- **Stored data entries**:
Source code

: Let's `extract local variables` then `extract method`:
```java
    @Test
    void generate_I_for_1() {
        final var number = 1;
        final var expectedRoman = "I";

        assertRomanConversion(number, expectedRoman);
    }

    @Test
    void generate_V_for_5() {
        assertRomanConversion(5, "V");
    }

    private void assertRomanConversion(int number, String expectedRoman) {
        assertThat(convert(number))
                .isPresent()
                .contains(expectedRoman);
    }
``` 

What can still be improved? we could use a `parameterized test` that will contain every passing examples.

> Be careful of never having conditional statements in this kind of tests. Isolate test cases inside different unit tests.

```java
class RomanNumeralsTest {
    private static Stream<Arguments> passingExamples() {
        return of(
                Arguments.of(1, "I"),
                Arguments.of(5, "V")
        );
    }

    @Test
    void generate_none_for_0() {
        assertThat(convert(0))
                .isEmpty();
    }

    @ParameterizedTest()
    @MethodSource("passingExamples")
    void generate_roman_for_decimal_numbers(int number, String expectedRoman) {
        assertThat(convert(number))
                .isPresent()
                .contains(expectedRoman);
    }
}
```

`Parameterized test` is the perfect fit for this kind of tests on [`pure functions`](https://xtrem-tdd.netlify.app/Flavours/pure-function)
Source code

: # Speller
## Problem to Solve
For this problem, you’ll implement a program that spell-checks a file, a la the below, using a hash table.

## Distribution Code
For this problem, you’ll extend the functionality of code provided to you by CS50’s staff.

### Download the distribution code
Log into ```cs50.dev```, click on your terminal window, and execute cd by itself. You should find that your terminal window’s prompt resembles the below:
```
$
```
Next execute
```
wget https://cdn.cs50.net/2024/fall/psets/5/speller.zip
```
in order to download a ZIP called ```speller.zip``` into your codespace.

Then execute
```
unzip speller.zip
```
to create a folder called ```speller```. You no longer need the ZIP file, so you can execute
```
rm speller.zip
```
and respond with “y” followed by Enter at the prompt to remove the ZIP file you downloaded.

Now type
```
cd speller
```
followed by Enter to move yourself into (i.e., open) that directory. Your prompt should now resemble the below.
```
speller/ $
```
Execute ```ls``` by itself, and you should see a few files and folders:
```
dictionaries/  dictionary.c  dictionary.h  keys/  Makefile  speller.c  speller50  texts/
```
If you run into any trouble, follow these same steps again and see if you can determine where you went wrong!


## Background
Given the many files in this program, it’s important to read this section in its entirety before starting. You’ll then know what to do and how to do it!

- **Your assignment**: Among the entries, how many lines include the string "tests"? Please reply with only the number.

- **Written reply**: 2